To do -
A. Translate this sentence from the ExxonMobil–Denbury article into Spanish: "The transaction is expected to close in the fourth quarter of 2023."
B. Please reproduce everything in the ExxonMobil–Denbury article from "Financier Worldwide Magazine" down to "valued at $4.9bn.", word for word.

===== Excerpt to read =====

Exxon Mobil to acquire Denbury in $4.9bn transaction

October 2023  |  DEALFRONT | MERGERS & ACQUISITIONS

Financier Worldwide Magazine

October 2023 Issue


In a major move into carbon capture, multinational oil and gas corporation ExxonMobil is to acquire hydrocarbon exploration company Denbury Inc. in an all-stock transaction valued at $4.9bn.

Under the terms of the definitive agreement, Denbury shareholders will receive 0.84 shares of ExxonMobil for each Denbury share. The transaction is expected to close in the fourth quarter of 2023.

One of the largest publicly traded international energy and petrochemical companies, ExxonMobil’s primary businesses – upstream, product solutions and low carbon solutions – provide products that enable modern life, including energy, chemicals, lubricants and lower-emissions technologies and services. The corporation holds an industry-leading portfolio of resources, and is one of the largest integrated fuels, lubricants and chemical companies in the world.

“Acquiring Denbury reflects our determination to profitably grow our low carbon solutions business by serving a range of hard-to-decarbonise industries with a comprehensive carbon capture and sequestration offering,” said Darren Woods, chairman and chief executive of ExxonMobil. “The breadth of Denbury’s network, when added to ExxonMobil’s decades of experience and capabilities in carbon capture, utilisation and storage (CCS), gives us the opportunity to play an even greater role in a thoughtful energy transition.”

===== Study material =====

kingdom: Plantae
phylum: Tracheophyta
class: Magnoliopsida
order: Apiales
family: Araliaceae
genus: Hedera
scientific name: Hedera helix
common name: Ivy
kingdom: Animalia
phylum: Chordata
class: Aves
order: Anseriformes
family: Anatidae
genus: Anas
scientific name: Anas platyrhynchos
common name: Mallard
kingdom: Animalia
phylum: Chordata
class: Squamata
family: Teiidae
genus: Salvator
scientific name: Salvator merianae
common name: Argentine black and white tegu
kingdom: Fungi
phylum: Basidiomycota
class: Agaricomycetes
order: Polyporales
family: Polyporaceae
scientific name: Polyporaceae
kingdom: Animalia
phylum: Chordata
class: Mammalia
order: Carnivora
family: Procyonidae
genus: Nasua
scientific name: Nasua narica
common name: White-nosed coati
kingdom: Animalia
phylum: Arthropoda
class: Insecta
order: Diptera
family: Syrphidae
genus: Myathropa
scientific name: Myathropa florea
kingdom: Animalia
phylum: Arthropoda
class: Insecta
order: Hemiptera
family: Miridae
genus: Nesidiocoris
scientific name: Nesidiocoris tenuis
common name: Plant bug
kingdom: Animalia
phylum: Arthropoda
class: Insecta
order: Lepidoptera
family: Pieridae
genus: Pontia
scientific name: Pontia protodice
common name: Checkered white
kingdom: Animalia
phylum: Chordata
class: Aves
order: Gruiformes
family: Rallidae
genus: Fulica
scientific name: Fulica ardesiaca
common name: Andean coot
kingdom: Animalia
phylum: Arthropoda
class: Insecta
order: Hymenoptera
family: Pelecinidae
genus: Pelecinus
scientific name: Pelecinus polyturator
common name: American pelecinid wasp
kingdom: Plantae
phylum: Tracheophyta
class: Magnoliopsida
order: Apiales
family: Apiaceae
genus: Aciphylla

=====

Solutions to the tasks -
A. Se espera que la transacción se cierre en el cuarto trimestre de 2023.

B.
Financier Worldwide Magazine

October 2023 Issue


In a major move into carbon capture, multinational oil and gas corporation ExxonMobil is to acquire hydrocarbon exploration company Denbury Inc. in an all-stock transaction valued at $4.9bn.